Now, how is that for an eye-catching, appealing title!! Not so much, huh? But that is where I was all day yesterday with a friend whose mother is in critical condition.
What yesterday did for me was to take me back a few months to the whole dying process of my mother I experienced. I don't know if that happens to all families, but I am seeing a deja vu sort of happening with me. What I observed was the damage of expectations. When a loved one is in the dying process several things happen among family members, not the least of which are expectations. Some are perceived and others are real. But in either case, expectations are imprisoning.
Expectations: I need to be sitting up there every minute......just in case. My family will think I don't care if I go ahead and go to CO to take care of my grandchildren as promised. I haven't been there to visit her often enough. I need to call so and so. I shouldn't be so vulnerable and say how I am really feeling about all of this. ............and the list goes on and on.
When I was having to make a hard decision about going out of town when Mother was so gravely ill, I asked one of the doctors what he thought about it. He said, "Go! You have to keep living with the living and do what God has called you to do. No man knows if she will die in 1 hour, 1 day, 1 month, but most likely not in 1 year. So, Go." Then he reminded me of what Jesus said to a 'would-be' follower of His. Let the dead bury the dead!! That was such wise counsel. I have been able to share that with others who are caring for their elderly parents. (I do not mean to imply that my other siblings, etc. were the dead and were to bury her, but I took from that the wisdom to follow what God was telling me to do, which was minister to the living who needed me at that time.)

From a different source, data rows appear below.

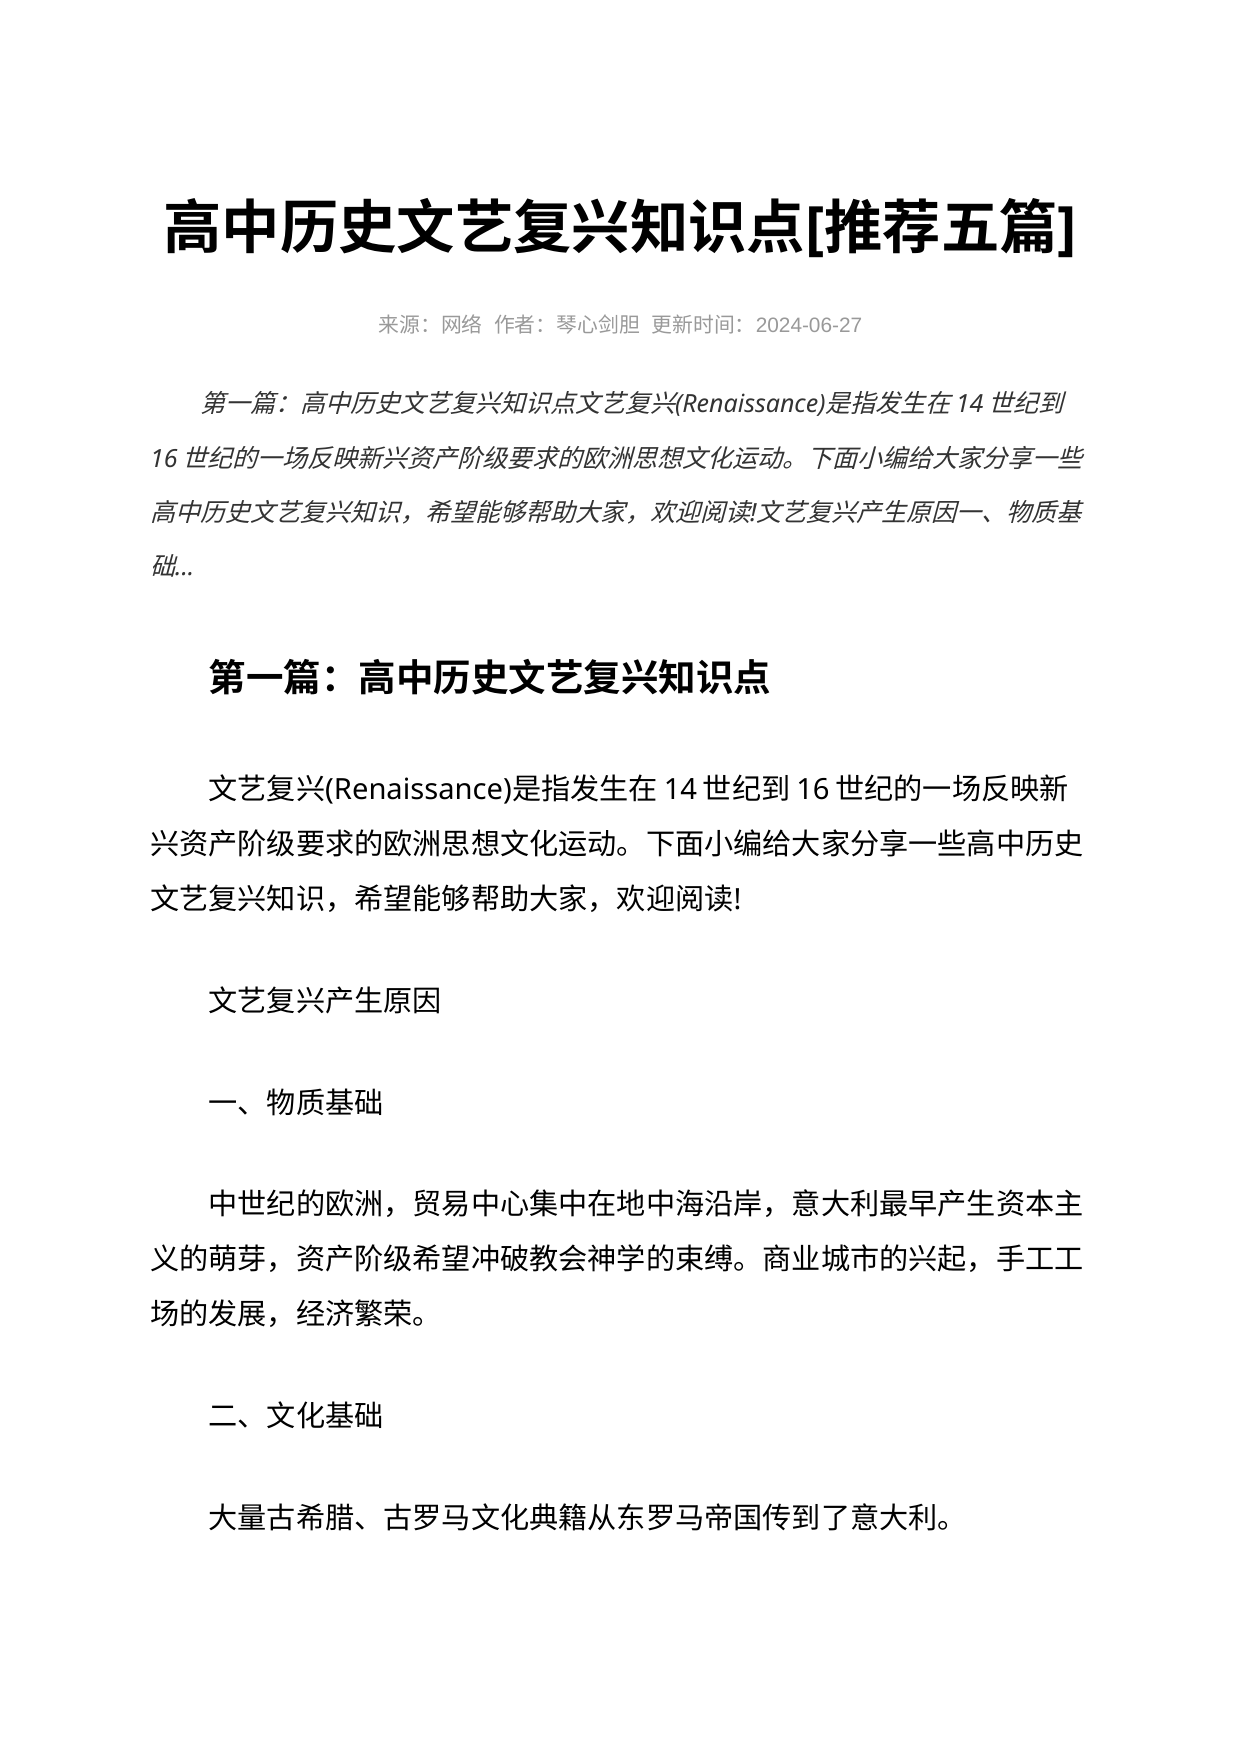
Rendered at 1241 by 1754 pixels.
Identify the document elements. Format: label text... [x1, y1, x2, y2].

text 第一篇：高中历史文艺复兴知识点 [150, 648, 1090, 702]
text 大量古希腊、古罗马文化典籍从东罗马帝国传到了意大利。 [150, 1494, 1090, 1537]
text 文艺复兴(Renaissance)是指发生在14世纪到16世纪的一场反映新兴资产阶级要求的欧洲思想文化运动。下面小编给大家分享一些高中历史文艺复兴知识，希望能够帮助大家，欢迎阅读! [150, 766, 1090, 918]
text 文艺复兴产生原因 [150, 977, 1090, 1020]
text 第一篇：高中历史文艺复兴知识点文艺复兴(Renaissance)是指发生在14世纪到16世纪的一场反映新兴资产阶级要求的欧洲思想文化运动。下面小编给大家分享一些高中历史文艺复兴知识，希望能够帮助大家，欢迎阅读!文艺复兴产生原因一、物质基础... [150, 384, 1090, 583]
text 一、物质基础 [150, 1079, 1090, 1121]
text 来源：网络 作者：琴心剑胆 更新时间：2024-06-27 [150, 313, 1090, 337]
text 二、文化基础 [150, 1392, 1090, 1435]
subtitle 高中历史文艺复兴知识点[推荐五篇] [150, 181, 1090, 266]
text 中世纪的欧洲，贸易中心集中在地中海沿岸，意大利最早产生资本主义的萌芽，资产阶级希望冲破教会神学的束缚。商业城市的兴起，手工工场的发展，经济繁荣。 [150, 1181, 1090, 1333]
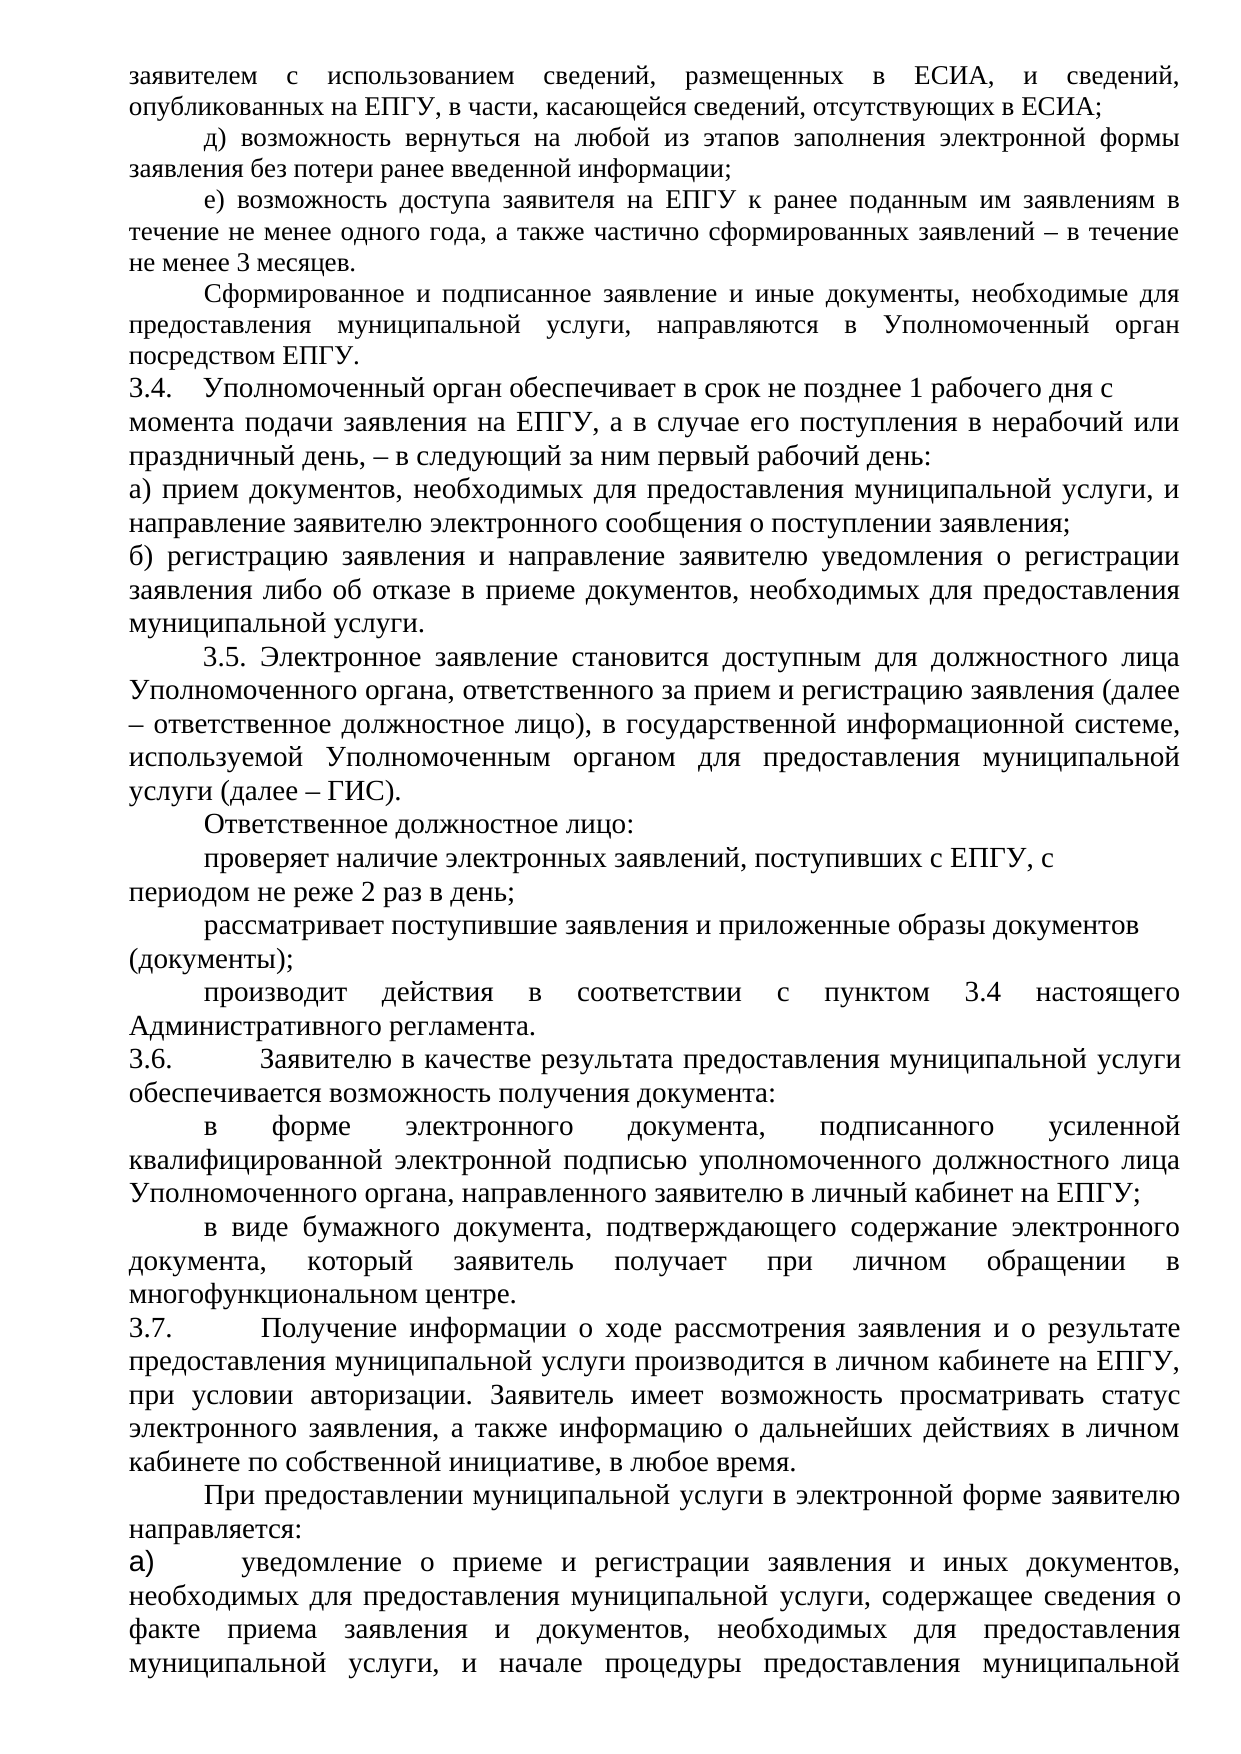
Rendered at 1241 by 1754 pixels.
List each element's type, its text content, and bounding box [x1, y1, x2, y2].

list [129, 1544, 1181, 1679]
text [129, 59, 1181, 121]
text д) возможность вернуться на любой из этапов заполнения электронной формы заявления без потери ранее введенной информации; [129, 121, 1181, 184]
text в форме электронного документа, подписанного усиленной квалифицированной электронной подписью уполномоченного должностного лица Уполномоченного органа, направленного заявителю в личный кабинет на ЕПГУ; [129, 1108, 1181, 1209]
text рассматривает поступившие заявления и приложенные образы документов (документы); [129, 907, 1181, 974]
text в виде бумажного документа, подтверждающего содержание электронного документа, который заявитель получает при личном обращении в многофункциональном центре. [129, 1209, 1181, 1310]
text а) прием документов, необходимых для предоставления муниципальной услуги, и направление заявителю электронного сообщения о поступлении заявления; [129, 471, 1181, 538]
text производит действия в соответствии с пунктом 3.4 настоящего Административного регламента. [129, 974, 1181, 1041]
text Ответственное должностное лицо: [129, 807, 1181, 840]
list Получение информации о ходе рассмотрения заявления и о результате предоставления муниципальной услуги производится в личном кабинете на ЕПГУ, при условии авторизации. Заявитель имеет возможность просматривать статус электронного заявления, а также информацию о дальнейших действиях в личном кабинете по собственной инициативе, в любое время. [129, 1310, 1181, 1477]
list Уполномоченный орган обеспечивает в срок не позднее 1 рабочего дня с [129, 371, 1181, 404]
text Сформированное и подписанное заявление и иные документы, необходимые для предоставления муниципальной услуги, направляются в Уполномоченный орган посредством ЕПГУ. [129, 277, 1181, 371]
text б) регистрацию заявления и направление заявителю уведомления о регистрации заявления либо об отказе в приеме документов, необходимых для предоставления муниципальной услуги. [129, 538, 1181, 639]
text При предоставлении муниципальной услуги в электронной форме заявителю направляется: [129, 1477, 1181, 1544]
list Заявителю в качестве результата предоставления муниципальной услуги обеспечивается возможность получения документа: [129, 1041, 1181, 1108]
text проверяет наличие электронных заявлений, поступивших с ЕПГУ, с периодом не реже 2 раз в день; [129, 840, 1181, 907]
text 3.5. Электронное заявление становится доступным для должностного лица Уполномоченного органа, ответственного за прием и регистрацию заявления (далее – ответственное должностное лицо), в государственной информационной системе, используемой Уполномоченным органом для предоставления муниципальной услуги (далее – ГИС). [129, 639, 1181, 807]
text момента подачи заявления на ЕПГУ, а в случае его поступления в нерабочий или праздничный день, – в следующий за ним первый рабочий день: [129, 404, 1181, 471]
text е) возможность доступа заявителя на ЕПГУ к ранее поданным им заявлениям в течение не менее одного года, а также частично сформированных заявлений – в течение не менее 3 месяцев. [129, 184, 1181, 277]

And in His perfect timing, she did die when I was on vacation in Jackson Hole, WY with my husband and our precious, godly friends who were of such a great help to me. I was actually able to complete our time there, fly home and be here for her funeral the next day. It was such a good thing that we had made her arrangements over three years before when Daddy was in the dying process, after we made his arrangements with the funeral director.
So, I suppose my final thoughts (at least for right now) are: 1) Kill expectations. Or, at the very least, give them to God. Psa 62:5 - My expectations are in the LORD and in Him only do I hope. 2) Save yourself (or more importantly, your loved ones) a lot of grief and plan ahead for your death. One out of one dies!! Make your burial/funeral arrangements now!! (I have no stock in any funeral home, by the way. This is not a commercial.)
3 comments:
Hello,
It was good to hear from you. It has been a long time! I could not agree more with your entry today. Expectations can be soooo dangerous, especially the unrealistic ones I place on myself at times... (why can't I keep a perfect house with three BOYS..) Thanks for the good reminder.
In Him,
Connie
expectations are imprisoning
This is a brilliant statement. Quotable, for sure!!!
agree with rachel's comment on your brilliant statement. expectations, which most often are unspoken, lead to passive aggresion and this is so unhealthy. some expectations can be healthy, but they must be coupled with good communication, don't you think?
what wise words on death and dying, too. appreciate your transparency.